Segment Start: Material shown

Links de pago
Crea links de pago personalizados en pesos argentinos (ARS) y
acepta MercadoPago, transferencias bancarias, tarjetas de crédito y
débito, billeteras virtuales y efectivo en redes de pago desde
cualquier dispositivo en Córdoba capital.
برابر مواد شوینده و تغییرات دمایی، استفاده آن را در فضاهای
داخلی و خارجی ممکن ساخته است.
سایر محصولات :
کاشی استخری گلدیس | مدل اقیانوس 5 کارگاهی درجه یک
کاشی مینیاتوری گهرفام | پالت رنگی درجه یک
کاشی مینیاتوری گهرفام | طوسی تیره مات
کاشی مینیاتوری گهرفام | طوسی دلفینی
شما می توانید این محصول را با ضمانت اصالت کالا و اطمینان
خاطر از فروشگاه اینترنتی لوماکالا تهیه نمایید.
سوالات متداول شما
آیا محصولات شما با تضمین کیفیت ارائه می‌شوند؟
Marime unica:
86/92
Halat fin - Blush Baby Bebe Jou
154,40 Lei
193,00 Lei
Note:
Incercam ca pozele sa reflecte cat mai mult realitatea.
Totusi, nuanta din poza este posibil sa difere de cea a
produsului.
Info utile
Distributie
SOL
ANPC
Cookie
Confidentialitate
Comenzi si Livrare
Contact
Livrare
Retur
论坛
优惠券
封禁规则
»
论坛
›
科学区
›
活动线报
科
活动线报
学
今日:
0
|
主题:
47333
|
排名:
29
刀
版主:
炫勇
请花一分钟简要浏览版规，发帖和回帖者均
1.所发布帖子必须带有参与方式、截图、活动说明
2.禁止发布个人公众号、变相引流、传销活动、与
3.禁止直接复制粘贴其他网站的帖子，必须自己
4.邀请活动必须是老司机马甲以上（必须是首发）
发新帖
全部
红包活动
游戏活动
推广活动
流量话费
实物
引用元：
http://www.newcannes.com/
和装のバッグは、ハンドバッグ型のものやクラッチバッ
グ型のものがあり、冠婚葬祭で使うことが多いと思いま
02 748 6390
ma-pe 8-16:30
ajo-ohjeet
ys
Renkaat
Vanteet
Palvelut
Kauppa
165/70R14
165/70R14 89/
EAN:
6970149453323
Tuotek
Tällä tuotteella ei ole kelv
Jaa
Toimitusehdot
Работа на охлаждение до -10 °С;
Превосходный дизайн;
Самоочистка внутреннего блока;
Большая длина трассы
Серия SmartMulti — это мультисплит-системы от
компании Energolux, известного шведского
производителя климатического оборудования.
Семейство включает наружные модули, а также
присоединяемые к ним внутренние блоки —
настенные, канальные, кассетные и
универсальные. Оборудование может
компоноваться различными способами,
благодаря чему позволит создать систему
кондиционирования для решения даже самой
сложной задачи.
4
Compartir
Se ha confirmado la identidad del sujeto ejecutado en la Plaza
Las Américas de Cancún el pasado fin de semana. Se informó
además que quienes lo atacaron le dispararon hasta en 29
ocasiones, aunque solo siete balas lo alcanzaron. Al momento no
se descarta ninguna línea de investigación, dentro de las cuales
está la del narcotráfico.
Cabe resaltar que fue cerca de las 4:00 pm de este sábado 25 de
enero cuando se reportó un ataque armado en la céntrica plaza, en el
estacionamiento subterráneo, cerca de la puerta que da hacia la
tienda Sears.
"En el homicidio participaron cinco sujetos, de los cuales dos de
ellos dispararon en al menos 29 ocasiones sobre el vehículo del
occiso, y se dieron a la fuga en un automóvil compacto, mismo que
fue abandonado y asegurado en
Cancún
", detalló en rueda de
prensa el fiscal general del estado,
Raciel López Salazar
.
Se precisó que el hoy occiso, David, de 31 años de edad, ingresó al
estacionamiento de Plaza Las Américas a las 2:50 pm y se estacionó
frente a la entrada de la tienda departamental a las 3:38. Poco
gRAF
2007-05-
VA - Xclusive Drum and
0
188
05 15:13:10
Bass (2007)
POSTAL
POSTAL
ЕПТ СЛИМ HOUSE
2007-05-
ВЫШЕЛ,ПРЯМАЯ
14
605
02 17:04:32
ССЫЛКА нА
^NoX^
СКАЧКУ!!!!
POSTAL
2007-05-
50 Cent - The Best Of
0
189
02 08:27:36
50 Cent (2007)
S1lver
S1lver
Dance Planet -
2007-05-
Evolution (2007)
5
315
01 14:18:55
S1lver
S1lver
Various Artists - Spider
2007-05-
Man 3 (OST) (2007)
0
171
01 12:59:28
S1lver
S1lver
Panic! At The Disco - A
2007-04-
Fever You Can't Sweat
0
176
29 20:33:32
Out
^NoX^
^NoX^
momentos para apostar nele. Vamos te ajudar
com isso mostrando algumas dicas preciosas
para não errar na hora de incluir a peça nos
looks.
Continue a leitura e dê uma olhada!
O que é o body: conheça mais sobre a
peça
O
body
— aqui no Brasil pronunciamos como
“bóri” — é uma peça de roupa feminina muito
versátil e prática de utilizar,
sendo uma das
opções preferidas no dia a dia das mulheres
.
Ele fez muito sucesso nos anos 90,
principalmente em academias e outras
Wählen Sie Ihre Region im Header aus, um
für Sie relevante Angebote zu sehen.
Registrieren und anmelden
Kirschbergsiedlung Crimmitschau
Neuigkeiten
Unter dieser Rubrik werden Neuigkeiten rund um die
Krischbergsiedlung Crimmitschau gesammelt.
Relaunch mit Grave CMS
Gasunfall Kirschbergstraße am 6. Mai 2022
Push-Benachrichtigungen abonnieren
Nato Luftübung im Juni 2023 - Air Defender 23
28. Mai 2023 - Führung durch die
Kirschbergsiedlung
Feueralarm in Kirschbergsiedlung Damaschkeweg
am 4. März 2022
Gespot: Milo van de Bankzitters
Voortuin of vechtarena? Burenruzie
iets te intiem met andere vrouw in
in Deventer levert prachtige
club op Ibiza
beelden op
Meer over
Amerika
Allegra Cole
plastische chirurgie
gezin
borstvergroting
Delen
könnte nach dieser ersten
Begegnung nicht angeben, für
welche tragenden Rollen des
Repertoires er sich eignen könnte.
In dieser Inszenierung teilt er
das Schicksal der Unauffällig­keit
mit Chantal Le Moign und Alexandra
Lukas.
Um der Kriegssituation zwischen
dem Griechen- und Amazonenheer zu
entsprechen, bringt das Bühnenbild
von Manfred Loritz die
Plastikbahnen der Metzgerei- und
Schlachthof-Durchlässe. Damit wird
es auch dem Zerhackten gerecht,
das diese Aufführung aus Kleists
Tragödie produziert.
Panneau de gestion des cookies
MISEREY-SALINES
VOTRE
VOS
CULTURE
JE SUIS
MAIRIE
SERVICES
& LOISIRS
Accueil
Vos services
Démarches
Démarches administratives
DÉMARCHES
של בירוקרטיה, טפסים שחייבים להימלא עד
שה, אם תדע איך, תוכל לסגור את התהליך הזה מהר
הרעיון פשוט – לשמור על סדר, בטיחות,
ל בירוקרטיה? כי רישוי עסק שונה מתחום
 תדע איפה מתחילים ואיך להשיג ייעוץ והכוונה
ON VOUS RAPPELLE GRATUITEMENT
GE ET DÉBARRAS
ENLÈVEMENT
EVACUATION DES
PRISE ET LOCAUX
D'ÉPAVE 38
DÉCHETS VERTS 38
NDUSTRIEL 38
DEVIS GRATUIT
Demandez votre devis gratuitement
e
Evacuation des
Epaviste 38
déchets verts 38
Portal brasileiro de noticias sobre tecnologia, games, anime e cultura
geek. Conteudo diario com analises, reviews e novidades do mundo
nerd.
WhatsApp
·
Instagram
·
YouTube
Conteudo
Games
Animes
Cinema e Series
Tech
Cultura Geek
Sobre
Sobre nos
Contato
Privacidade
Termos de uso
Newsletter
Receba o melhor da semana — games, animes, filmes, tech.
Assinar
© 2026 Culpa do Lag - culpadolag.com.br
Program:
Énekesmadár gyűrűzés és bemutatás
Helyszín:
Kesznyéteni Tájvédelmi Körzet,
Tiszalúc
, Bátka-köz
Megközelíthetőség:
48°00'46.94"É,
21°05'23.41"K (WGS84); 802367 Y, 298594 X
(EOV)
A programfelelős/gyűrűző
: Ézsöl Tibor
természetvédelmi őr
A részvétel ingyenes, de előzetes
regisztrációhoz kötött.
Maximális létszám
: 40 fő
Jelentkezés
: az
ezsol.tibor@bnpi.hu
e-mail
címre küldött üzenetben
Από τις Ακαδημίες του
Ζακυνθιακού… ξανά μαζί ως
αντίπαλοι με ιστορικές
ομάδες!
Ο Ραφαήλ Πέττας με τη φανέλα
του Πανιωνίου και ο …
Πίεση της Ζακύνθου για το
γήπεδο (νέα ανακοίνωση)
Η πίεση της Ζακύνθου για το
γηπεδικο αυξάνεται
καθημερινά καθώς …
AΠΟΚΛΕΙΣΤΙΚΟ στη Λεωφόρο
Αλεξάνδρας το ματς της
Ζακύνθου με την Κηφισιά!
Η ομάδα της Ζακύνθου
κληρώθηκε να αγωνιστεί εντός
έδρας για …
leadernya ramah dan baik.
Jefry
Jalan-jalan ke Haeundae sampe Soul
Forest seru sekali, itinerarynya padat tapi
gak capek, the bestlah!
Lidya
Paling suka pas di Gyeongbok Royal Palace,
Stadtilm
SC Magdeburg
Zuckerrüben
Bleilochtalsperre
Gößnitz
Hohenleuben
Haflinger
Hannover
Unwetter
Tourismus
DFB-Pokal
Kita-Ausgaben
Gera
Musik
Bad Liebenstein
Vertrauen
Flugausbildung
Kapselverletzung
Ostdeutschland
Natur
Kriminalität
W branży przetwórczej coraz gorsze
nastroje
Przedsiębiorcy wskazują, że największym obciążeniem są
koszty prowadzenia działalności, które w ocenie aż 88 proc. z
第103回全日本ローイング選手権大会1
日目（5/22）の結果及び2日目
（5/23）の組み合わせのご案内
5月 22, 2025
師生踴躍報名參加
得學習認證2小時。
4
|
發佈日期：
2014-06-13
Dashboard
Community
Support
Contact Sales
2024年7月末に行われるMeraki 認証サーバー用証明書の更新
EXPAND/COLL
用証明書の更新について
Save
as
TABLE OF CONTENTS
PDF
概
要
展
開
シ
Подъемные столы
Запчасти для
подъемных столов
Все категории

Segment End: Material shown

*Aim of the exercise*
Render the lines from the start of the records through the line containing "компании Energolux, известного шведского", inclusive, as a numbered list, omitting any blank lines.

*Result*
1. Links de pago
2. Crea links de pago personalizados en pesos argentinos (ARS) y
3. acepta MercadoPago, transferencias bancarias, tarjetas de crédito y
4. débito, billeteras virtuales y efectivo en redes de pago desde
5. cualquier dispositivo en Córdoba capital.
6. برابر مواد شوینده و تغییرات دمایی، استفاده آن را در فضاهای
7. داخلی و خارجی ممکن ساخته است.
8. سایر محصولات :
9. کاشی استخری گلدیس | مدل اقیانوس 5 کارگاهی درجه یک
10. کاشی مینیاتوری گهرفام | پالت رنگی درجه یک
11. کاشی مینیاتوری گهرفام | طوسی تیره مات
12. کاشی مینیاتوری گهرفام | طوسی دلفینی
13. شما می توانید این محصول را با ضمانت اصالت کالا و اطمینان
14. خاطر از فروشگاه اینترنتی لوماکالا تهیه نمایید.
15. سوالات متداول شما
16. آیا محصولات شما با تضمین کیفیت ارائه می‌شوند؟
17. Marime unica:
18. 86/92
19. Halat fin - Blush Baby Bebe Jou
20. 154,40 Lei
21. 193,00 Lei
22. Note:
23. Incercam ca pozele sa reflecte cat mai mult realitatea.
24. Totusi, nuanta din poza este posibil sa difere de cea a
25. produsului.
26. Info utile
27. Distributie
28. SOL
29. ANPC
30. Cookie
31. Confidentialitate
32. Comenzi si Livrare
33. Contact
34. Livrare
35. Retur
36. 论坛
37. 优惠券
38. 封禁规则
39. »
40. 论坛
41. ›
42. 科学区
43. ›
44. 活动线报
45. 科
46. 活动线报
47. 学
48. 今日:
49. 0
50. |
51. 主题:
52. 47333
53. |
54. 排名:
55. 29
56. 刀
57. 版主:
58. 炫勇
59. 请花一分钟简要浏览版规，发帖和回帖者均
60. 1.所发布帖子必须带有参与方式、截图、活动说明
61. 2.禁止发布个人公众号、变相引流、传销活动、与
62. 3.禁止直接复制粘贴其他网站的帖子，必须自己
63. 4.邀请活动必须是老司机马甲以上（必须是首发）
64. 发新帖
65. 全部
66. 红包活动
67. 游戏活动
68. 推广活动
69. 流量话费
70. 实物
71. 引用元：
72. http://www.newcannes.com/
73. 和装のバッグは、ハンドバッグ型のものやクラッチバッ
74. グ型のものがあり、冠婚葬祭で使うことが多いと思いま
75. 02 748 6390
76. ma-pe 8-16:30
77. ajo-ohjeet
78. ys
79. Renkaat
80. Vanteet
81. Palvelut
82. Kauppa
83. 165/70R14
84. 165/70R14 89/
85. EAN:
86. 6970149453323
87. Tuotek
88. Tällä tuotteella ei ole kelv
89. Jaa
90. Toimitusehdot
91. Работа на охлаждение до -10 °С;
92. Превосходный дизайн;
93. Самоочистка внутреннего блока;
94. Большая длина трассы
95. Серия SmartMulti — это мультисплит-системы от
96. компании Energolux, известного шведского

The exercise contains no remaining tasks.